Similarly, the UGC regulations confining the VC-ship, within professors of ten years experience, has also been selectively adopted.

The selection of VCs through search cum selection committee hasn't been adopted.

At AMU it has to be done through the club of its executive council and its 'court'.

Executive councils at other central universities select two members to which a third member is added from the Visitor (President of the Republic via the Union ministry of education).

This three member committee acts as a search cum selection committee.

This committee recommends a panel of names for the next VC and one out of those names are appointed by the government as the VC.

In the case of AMU, the executive council shortlists a panel of five names, and then the AMU-Court, voting deletes two names out of the five, and sends the three names to the Union government.

One out of the three is appointed the AMU VC.

The AMU-Court comprises all kinds of conservative, patriarchic, Muslims that a candidate for the VC-ship has to bring himself down to becoming a candidate for municipal body elections in order to get through the AMU-Court.

This process of the selection of the VC ensures that the AMU-VCs must come from and act under the influence of the conservative, patriarchic, Muslims belonging mostly to the 'Kutchehry Milieu'.

It is this composition of the AMU's executive council, court, academic council, etc, which resists meritocratic admission policies.

One wonders why shouldn't the admissions at AMU for the law courses be done through CLAT, in engineering through the JEE, in other courses through CUET, so on and so forth.

The admission clout is so strong at AMU that selection for admission of certain specific non-performing candidates remain predictable, particularly in the courses such as B Tech, Masters in Laws, PhD, etc.
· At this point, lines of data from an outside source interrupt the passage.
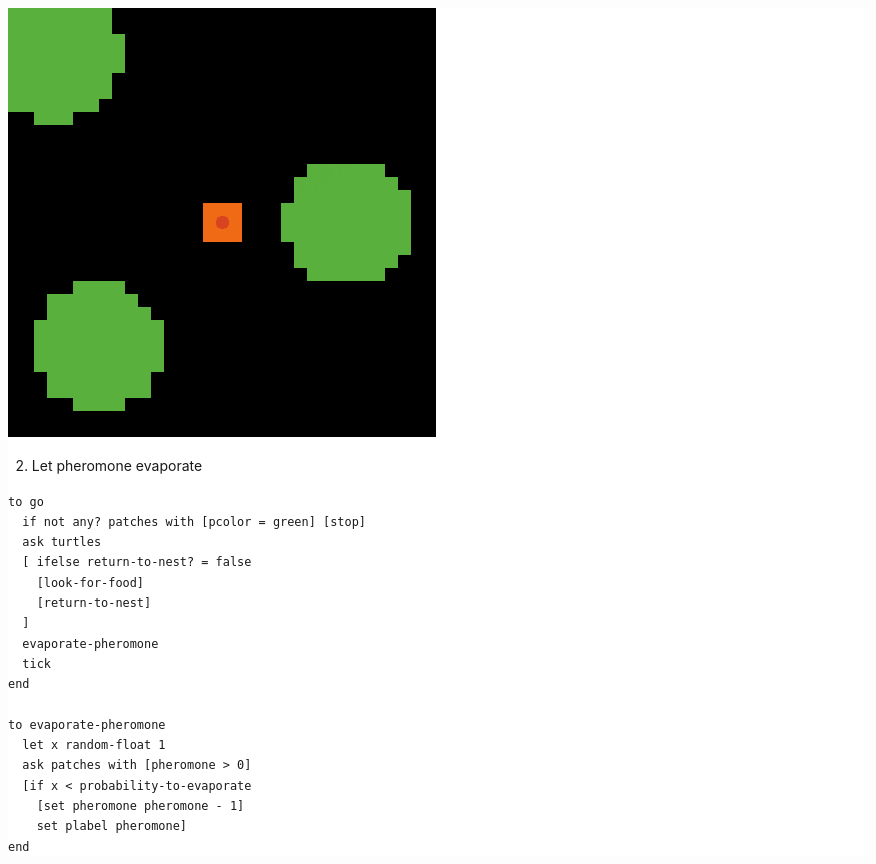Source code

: ![8](./8.gif)

2. Let pheromone evaporate

```netlogo
to go
  if not any? patches with [pcolor = green] [stop]
  ask turtles
  [ ifelse return-to-nest? = false
    [look-for-food]
    [return-to-nest]
  ]
  evaporate-pheromone
  tick
end

to evaporate-pheromone
  let x random-float 1
  ask patches with [pheromone > 0]
  [if x < probability-to-evaporate
    [set pheromone pheromone - 1]
    set plabel pheromone]
end
```
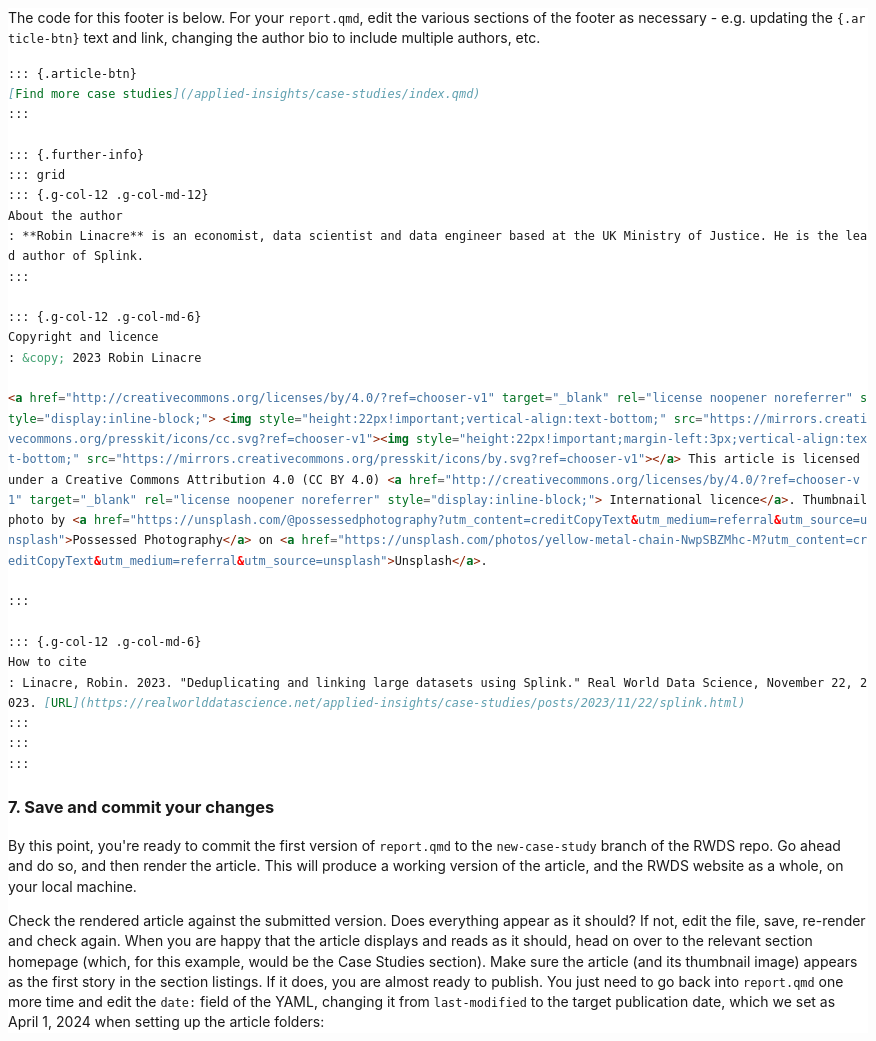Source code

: The code for this footer is below. For your `report.qmd`, edit the various sections of the footer as necessary - e.g. updating the `{.article-btn}` text and link, changing the author bio to include multiple authors, etc.

```markdown
::: {.article-btn}
[Find more case studies](/applied-insights/case-studies/index.qmd)
:::

::: {.further-info}
::: grid
::: {.g-col-12 .g-col-md-12}
About the author
: **Robin Linacre** is an economist, data scientist and data engineer based at the UK Ministry of Justice. He is the lead author of Splink.
:::

::: {.g-col-12 .g-col-md-6}
Copyright and licence
: &copy; 2023 Robin Linacre

<a href="http://creativecommons.org/licenses/by/4.0/?ref=chooser-v1" target="_blank" rel="license noopener noreferrer" style="display:inline-block;"> <img style="height:22px!important;vertical-align:text-bottom;" src="https://mirrors.creativecommons.org/presskit/icons/cc.svg?ref=chooser-v1"><img style="height:22px!important;margin-left:3px;vertical-align:text-bottom;" src="https://mirrors.creativecommons.org/presskit/icons/by.svg?ref=chooser-v1"></a> This article is licensed under a Creative Commons Attribution 4.0 (CC BY 4.0) <a href="http://creativecommons.org/licenses/by/4.0/?ref=chooser-v1" target="_blank" rel="license noopener noreferrer" style="display:inline-block;"> International licence</a>. Thumbnail photo by <a href="https://unsplash.com/@possessedphotography?utm_content=creditCopyText&utm_medium=referral&utm_source=unsplash">Possessed Photography</a> on <a href="https://unsplash.com/photos/yellow-metal-chain-NwpSBZMhc-M?utm_content=creditCopyText&utm_medium=referral&utm_source=unsplash">Unsplash</a>.
  
:::

::: {.g-col-12 .g-col-md-6}
How to cite
: Linacre, Robin. 2023. "Deduplicating and linking large datasets using Splink." Real World Data Science, November 22, 2023. [URL](https://realworlddatascience.net/applied-insights/case-studies/posts/2023/11/22/splink.html)
:::
:::
:::
```

### 7. Save and commit your changes
By this point, you're ready to commit the first version of `report.qmd` to the `new-case-study` branch of the RWDS repo. Go ahead and do so, and then render the article. This will produce a working version of the article, and the RWDS website as a whole, on your local machine.

Check the rendered article against the submitted version. Does everything appear as it should? If not, edit the file, save, re-render and check again. When you are happy that the article displays and reads as it should, head on over to the relevant section homepage (which, for this example, would be the Case Studies section). Make sure the article (and its thumbnail image) appears as the first story in the section listings. If it does, you are almost ready to publish. You just need to go back into `report.qmd` one more time and edit the `date:` field of the YAML, changing it from `last-modified` to the target publication date, which we set as April 1, 2024 when setting up the article folders:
The admission to the MBBS course through NEET has already made it meritocratic (despite retaining quota for 'Internal' students).

IMAGE: A protest at AMU. Photograph: ANI Photo

AMU is increasingly becoming more like a police district afflicted with student indiscipline often engineered by the clout of teachers and teacher-administrators patronising the hoodlums among the students.

These students are made to thrive through various kinds of favours including award of contracts for civil construction and for food supply in residential halls/hostels and other kinds of equipment and stationery purchases made by the hostels and the university.

Tackling student indiscipline becomes difficult, because, quite often, such students and ex-students are patronised by the teacher-administrators.

In short, AMU needs reforms in its recruitment and enrolment procedures.

For meritocracy and social diversity to prevail, the composition of its executive council needs to be changed through reforms.

The more it will be delayed, the more the disease will become malignant and incurably cancerous.

This column has been contributed by a Delhi-based alumnus of AMU, who wishes to remain anonymous.